INTERVIEW – The USA have authorized the sale of the artificial pancreas developed in France, by the team of Prof. Eric Renard. The French will have to be patient.
Marketing of the first artificial pancreas will begin in the United States at the end of April. After years of testing, it is a consecration for type 1 diabetics, but also for those who have developed it such as Prof. Eric Renard, from Montpellier (Hérault). But if our country has been a leader in this field, we will still have to wait for the reimbursement of the sensors for their marketing in our territory.
The artificial pancreas has nothing to do with an organ transplant: it is an insulin pump, which is partly regulated automatically according to the blood sugar level. This is measured using a sensor placed under the skin, which transmits the information to the pump equipped with a calculation system that will predict the evolution of blood sugar levels and therefore send an appropriate amount of insulin under the skin. .
Prof. Eric Renard, head of the diabetology service at Montpellier University Hospital and “father of the artificial pancreas”, returns to Why actor on this device.
How is the first placement of an artificial pancreas?
Prof. Eric Renard: The first step is to train the “postulant”, because the artificial pancreas is not 100% automatic. There is therefore an educational course during which patients are educated in the operation of the device. After the installation, the patient is called home every 2 days for a week, then the sling is released with the possibility at any time to call an expert team.

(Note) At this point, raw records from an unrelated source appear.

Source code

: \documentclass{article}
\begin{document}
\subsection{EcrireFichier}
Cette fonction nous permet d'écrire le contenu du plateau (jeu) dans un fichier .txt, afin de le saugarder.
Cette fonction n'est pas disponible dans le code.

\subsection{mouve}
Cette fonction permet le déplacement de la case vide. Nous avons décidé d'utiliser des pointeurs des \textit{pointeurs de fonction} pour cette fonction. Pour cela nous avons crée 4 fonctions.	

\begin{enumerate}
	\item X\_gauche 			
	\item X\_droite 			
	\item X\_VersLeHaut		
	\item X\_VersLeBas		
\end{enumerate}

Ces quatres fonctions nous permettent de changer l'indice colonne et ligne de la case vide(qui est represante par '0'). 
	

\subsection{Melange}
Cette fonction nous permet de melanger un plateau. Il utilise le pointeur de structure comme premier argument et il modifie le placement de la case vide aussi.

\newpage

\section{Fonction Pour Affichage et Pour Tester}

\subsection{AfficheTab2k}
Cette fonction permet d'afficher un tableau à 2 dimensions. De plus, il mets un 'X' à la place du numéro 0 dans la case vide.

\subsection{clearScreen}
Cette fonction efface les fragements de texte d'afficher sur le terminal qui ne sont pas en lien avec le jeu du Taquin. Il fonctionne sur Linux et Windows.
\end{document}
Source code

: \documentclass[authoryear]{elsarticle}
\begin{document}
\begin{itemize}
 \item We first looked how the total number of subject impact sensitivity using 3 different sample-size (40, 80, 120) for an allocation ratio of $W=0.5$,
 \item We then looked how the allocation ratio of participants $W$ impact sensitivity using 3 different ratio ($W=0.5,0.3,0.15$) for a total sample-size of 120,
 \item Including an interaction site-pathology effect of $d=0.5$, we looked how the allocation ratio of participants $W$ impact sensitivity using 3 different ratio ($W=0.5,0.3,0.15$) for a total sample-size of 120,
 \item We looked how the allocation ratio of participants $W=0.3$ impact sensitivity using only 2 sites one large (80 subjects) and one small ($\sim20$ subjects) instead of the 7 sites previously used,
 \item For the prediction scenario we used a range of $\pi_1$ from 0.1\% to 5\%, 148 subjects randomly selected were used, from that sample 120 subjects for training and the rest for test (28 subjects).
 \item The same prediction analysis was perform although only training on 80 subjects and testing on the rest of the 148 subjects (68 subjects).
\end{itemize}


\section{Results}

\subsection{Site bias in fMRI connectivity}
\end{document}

Several hundred patients around the world have participated in the trials and experience shows that everything plays out in the first 10 to 15 days: adults learn how the system works very quickly. It is true that they were a bit special patients because they were very involved and experts in their disease.
And in children?
Prof. Eric Renard : In children, diabetes is very unstable and therefore more difficult to balance. Few studies have been carried out at home, including some in France. They show that even if complete automation has not yet been achieved, children benefit from the equipment and adapt very quickly to its operation.
What is the weak point of the system?
Prof. Eric Renard : This is the case with all insulin pumps and their catheters: they can get clogged. You just have to change them. And then there is everything that is computer-related with, for example, disconnections between the sensor and the pump which are connected by close Wi-Fi. But the important thing is that the pump is not going to stop, it will go back to the starting setting, so there is no risk of ketoacidosis.
As for malice, namely hacking outside the pump, it is unlikely: indeed, the Wifi is at a very short distance, the potential hacker would then have to approach very close to the patient to try anything. On the other hand, if a web connection is made, it is different. The FDA has foreseen this possibility and has put in place protections.
When will the market be launched in France?
Prof. Eric Renard : Currently, the first obstacle is the non-reimbursement of the sensors which should be resolved shortly. Then, the marketing should go very quickly because the pumps are already reimbursed and the whole does not therefore require special authorization.
What will be the next stage of development?
Prof. Eric Renard : First, finding faster-acting insulins is currently well advanced. Then replace insulin with glucagon, another very powerful hormone that regulates blood sugar. But this research does not seem to be a very reliable lead, as many studies carried out in the USA have finally shown.
Finally, the intra-peritoneal route will undoubtedly be that of the future: the system has been implanted, so there will no longer be an external system as it is now. Its principle is to send insulin first to the liver which is the essential organ of glucose production (currently it is sent under the skin, editor’s note) which allows remarkable glycemic balances, even without a sensor. This gives you a real automated pancreas, without the constraint of accounting for carbohydrates at mealtimes.
In Montpellier, we are the first in the world to have developed this type of artificial pancreas, which already equips around a hundred patients. It’s the biggest study in the world that is attracting more and more followers and research, but it will still take quite a bit of time and budget to come up with what truly is a total artificial pancreas.
The system is very innovative compared to the existing pumps, because the automation is almost complete: it works perfectly well during the night, at rest and between meals. Patients get up in the morning with ideal blood sugar levels. This point is very important because if the blood sugar is not balanced in the morning, this imbalance will persist throughout the day.
On the other hand, at mealtimes, the patient must take control: he must inform the pump of the quantity of carbohydrates that he is going to consume and the latter will then offer him a certain dose of insulin that he will validate.
Why this semi-automatism at mealtimes? Because the insulin sent under the skin has too slow a response time to adapt to the amount of carbohydrate ingested.
It is the same at the time of physical activity: the patient must inform the pump manually because the glycemia is very variable according to the type of activity and according to the individuals. For example, playing tennis or squash will increase blood sugar levels, while it will drop with the bike.